▸ **Problem to solve**
Could you copy out every line of the listing below again, word for word, without changing anything?

====

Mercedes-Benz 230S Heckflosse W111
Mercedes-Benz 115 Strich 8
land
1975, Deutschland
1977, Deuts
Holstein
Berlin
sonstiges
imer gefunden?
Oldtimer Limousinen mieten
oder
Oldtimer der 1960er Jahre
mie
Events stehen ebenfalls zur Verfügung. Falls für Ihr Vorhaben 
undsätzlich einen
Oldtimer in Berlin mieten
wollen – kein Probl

====

▸ **Exercise result**
Mercedes-Benz 230S Heckflosse W111
Mercedes-Benz 115 Strich 8
land
1975, Deutschland
1977, Deuts
Holstein
Berlin
sonstiges
imer gefunden?
Oldtimer Limousinen mieten
oder
Oldtimer der 1960er Jahre
mie
Events stehen ebenfalls zur Verfügung. Falls für Ihr Vorhaben 
undsätzlich einen
Oldtimer in Berlin mieten
wollen – kein Probl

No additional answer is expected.